This initiative includes funding for the daily running costs of the school, along with 200 scholarships a year
Cambodia has been devastated by political unrest, years of civil war, extreme poverty and widespread HIV/AIDS. The notorious Khmer Rouge regime that ruled Cambodia in the 1970s is estimated to have killed 1.5 million people. Teaching materials were systematically destroyed, schools were burned and many teachers were killed. Peace returned to Cambodia at the end of the 1990s, but the country still suffers from its violent past. The school system is now being rebuilt, starting from scratch. In 2009 the Hempel Foundation supported the construction of a new school in Battambang, close to the Thai border. The Cambodian government donated the ground, but before construction work could begin the ground had to be completely cleared of land mines, drained and levelled, and a new road intersection had to be built. The school opened its doors in November 2009, and was soon in use by 500 children, all eager to learn to read and write.

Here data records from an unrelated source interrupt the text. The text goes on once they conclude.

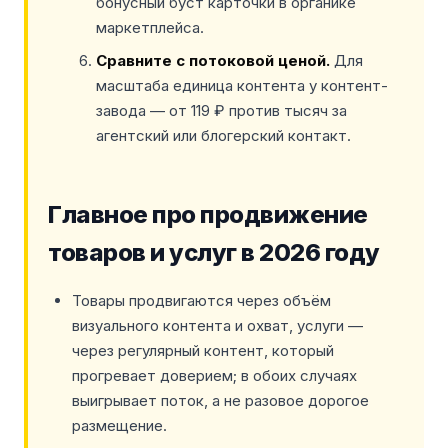
бонусный буст карточки в органике
маркетплейса.
Сравните с потоковой ценой.
Для
масштаба единица контента у контент-
завода — от 119 ₽ против тысяч за
агентский или блогерский контакт.
Главное про продвижение
товаров и услуг в 2026 году
Товары продвигаются через объём
визуального контента и охват, услуги —
через регулярный контент, который
прогревает доверием; в обоих случаях
выигрывает поток, а не разовое дорогое
размещение.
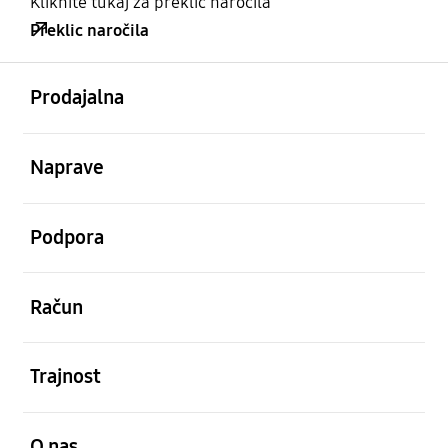
Kliknite tukaj za preklic naročila
Preklic naročila
odprto
Footer Navigation
Prodajalna
odprto
Naprave
odprto
Podpora
odprto
Račun
odprto
Trajnost
odprto
O nas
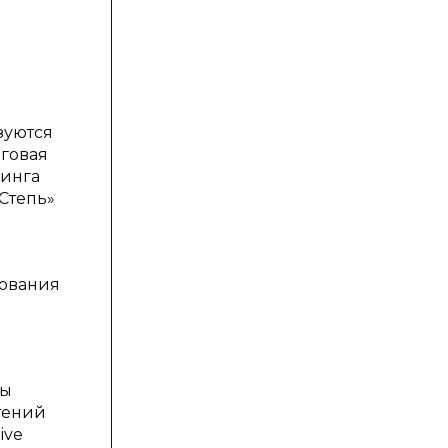
зуются
рговая
ринга
Степь»
дования
мы
тений
ive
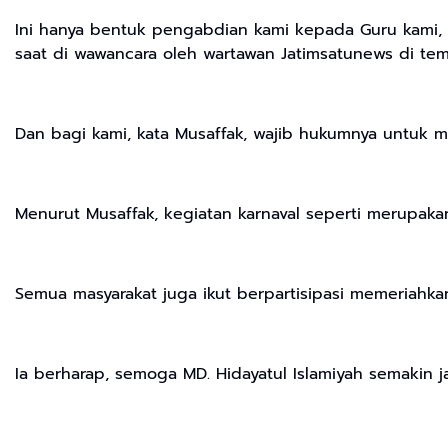
Ini hanya bentuk pengabdian kami kepada Guru kami, d
saat di wawancara oleh wartawan Jatimsatunews di tem
Dan bagi kami, kata Musaffak, wajib hukumnya untuk m
Menurut Musaffak, kegiatan karnaval seperti merupakan
Semua masyarakat juga ikut berpartisipasi memeriahkan
Ia berharap, semoga MD. Hidayatul Islamiyah semakin ja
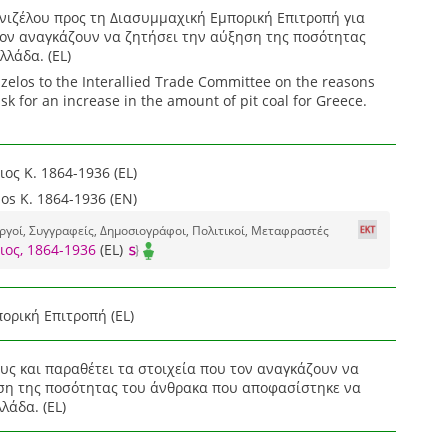
ενιζέλου προς τη Διασυμμαχική Εμπορική Επιτροπή για
τον αναγκάζουν να ζητήσει την αύξηση της ποσότητας
λλάδα. (EL)
izelos to the Interallied Trade Committee on the reasons
ask for an increase in the amount of pit coal for Greece.
ος Κ. 1864-1936 (EL)
ios K. 1864-1936 (EN)
γοί, Συγγραφείς, Δημοσιογράφοι, Πολιτικοί, Μεταφραστές
ιος, 1864-1936
(EL)
ορική Επιτροπή (EL)
υς και παραθέτει τα στοιχεία που τον αναγκάζουν να
ση της ποσότητας του άνθρακα που αποφασίστηκε να
λάδα. (EL)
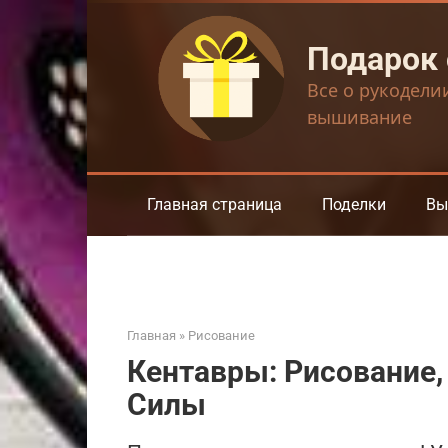
Перейти
к
Подарок
контенту
Все о рукодели
вышивание
Главная страница
Поделки
Вы
Главная
»
Рисование
Кентавры: Рисование
Силы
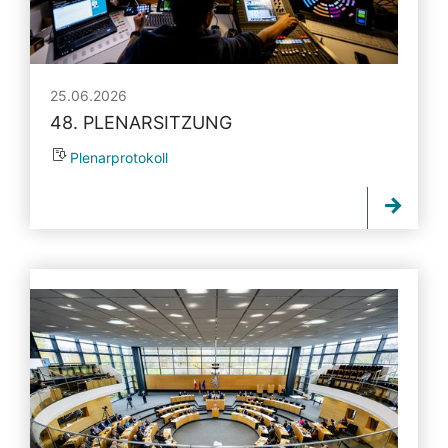
25.06.2026
48. PLENARSITZUNG
Plenarprotokoll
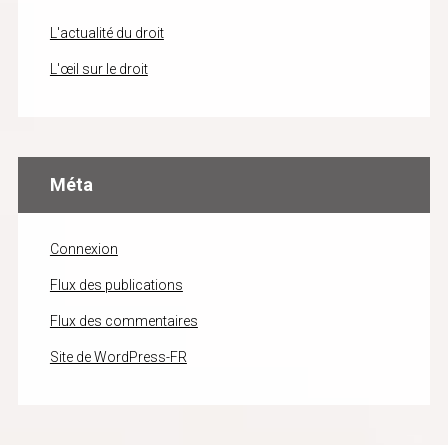
L'actualité du droit
L'œil sur le droit
Méta
Connexion
Flux des publications
Flux des commentaires
Site de WordPress-FR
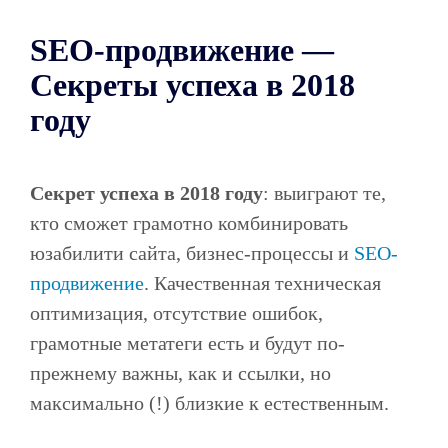
SEO-продвижение —
Секреты успеха в 2018
году
Секрет успеха в 2018 году
: выиграют те,
кто сможет грамотно комбинировать
юзабилити сайта, бизнес-процессы и
SEO-
продвижение
. Качественная техническая
оптимизация, отсутствие ошибок,
грамотные метатеги есть и будут по-
прежнему важны, как и ссылки, но
максимально (!) близкие к естественным.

A total of 12 classrooms can accommodate up to 500 pupils, from 5 to 15 years of age. It has all the facilities children need for learning and recreation: computers, language laboratory, music room, art room, library, and a multi-functional gymnasium.
The 500 pupils include children from the nearby SOS Children's Village, children of middle-class families who are charged moderate school fees, and children from the poorest families in the area. This mix of children from different backgrounds helps them to develop their social skills and form networks across socioeconomic boundaries.
The Hempel Foundation provides funding for the school's daily running costs, along with 200 scholarships a year to ensure that the poorest children in the area have the chance to attend school. These scholarships cover school fees and other requirements such as uniforms, shoes, schoolbags, books and lunch. The provision of lunch at school ensures that the children eat at least one good, nutritious meal each day, which enhances their learning outcomes.
The project is a partnership with SOS Children's Villages.